Helen Shiyang Lu is working with Dr. Toby Mintz in the USC Language Development Lab. Her current research interests are in statistical learning and language acquisition. She studies the cognitive mechanisms that support infants’ and toddlers’ language acquisition, as well as the similarities and differences between those that support learning in other domains.  

Jinsol Chung

Jinsol is working with Dr. David Schwartz. Her current research interests are antecedents of adolescents’ prosocial and aggressive behaviors both in online and offline contexts and how they differ across cultures. Before coming to USC, she worked as a school counselor in South Korea.

Leslie Taylor

Leslie is working with Dr. David Schwartz. Her research interests include adolescent social media use and influencer culture, online health and wellness misinformation, and social origins of depression and anxiety. She is also interested in the role of gender identity in social development and interpersonal communication.

Minci Zhang

(2nd year student, 2021)

Minci is working with Dr. David Schwartz.

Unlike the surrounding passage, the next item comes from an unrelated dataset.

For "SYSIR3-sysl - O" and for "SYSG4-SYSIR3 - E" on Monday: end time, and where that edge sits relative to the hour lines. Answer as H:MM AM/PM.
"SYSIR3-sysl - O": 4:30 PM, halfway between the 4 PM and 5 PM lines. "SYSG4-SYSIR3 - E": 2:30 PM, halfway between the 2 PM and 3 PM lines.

Her research interests are the construction of popularity and behavioral correlates of high-status youth in Eastern Asia, and the impact of bullying and victimization on youth’s mental health across cultures. 

Qianhui (Vicky) Ni

(entered in 2020)

Vicky is working with Dr. Henrike Moll. She is interested in children’s social cognition. Specifically, she wants to explore how children understand others’ intentions and beliefs, as well as their influences on subsequent behaviors. 

Wani Qiu

(2nd year student, 2021)

Wani Qiu is working with Dr. Henrike  Moll. Her current interests are children’s social-cognitive development and their understanding of teaching. Prior to coming to USC, she was a Pre-K and Second-Grade classroom teacher.  

Wenyi (Echo) Xu

Echo is working with Dr. Santiago Morales. Her current research interests are exploring how children process social information, as well as finding predictors for childhood psychopathology. She hopes to intergrate behavior and neuroscience measures to understand the development of emotion and emotion regulation.

Xiaoye Xu

Xiaoye Xu is a Postdoctoral Scholar working with Dr. Santiago Morales. She received her Ph.D. in Family and Human Development, with specialization in Measurement and Statistical Analysis from Arizona State University, working with Drs. Tracy Spinrad and Nancy Eisenberg. Xiaoye received her M.A. in Social Psychology from San Francisco State University, and her B.A. in Psychology from Smith College. She is interested in examining the relations between parental behaviors and children’s self-regulation, potential mediators and moderators in the relations, and outcomes of self-regulation like children’s prosocial behavior or psychopathology. She is also interested in using a multi-method approach including questionnaire, behavioral, physiological, and neuroimaging methods to study regulatory processes and related outcomes across development. Her dissertation was a meta-analysis on bidirectional relations between parenting behaviors and children’s effortful control.

Zoey Lyu

Zoey is a Doctoral student working with Dr. Toby Mintz in the USC Language Development Lab. She graduated from Teachers College Columbia University with a Master’s degree in developmental psychology in 2021. Her research interests focus on child language development, especially the role of statistical learning in different aspects of early language acquisition, including word segmentation and object-word mapping.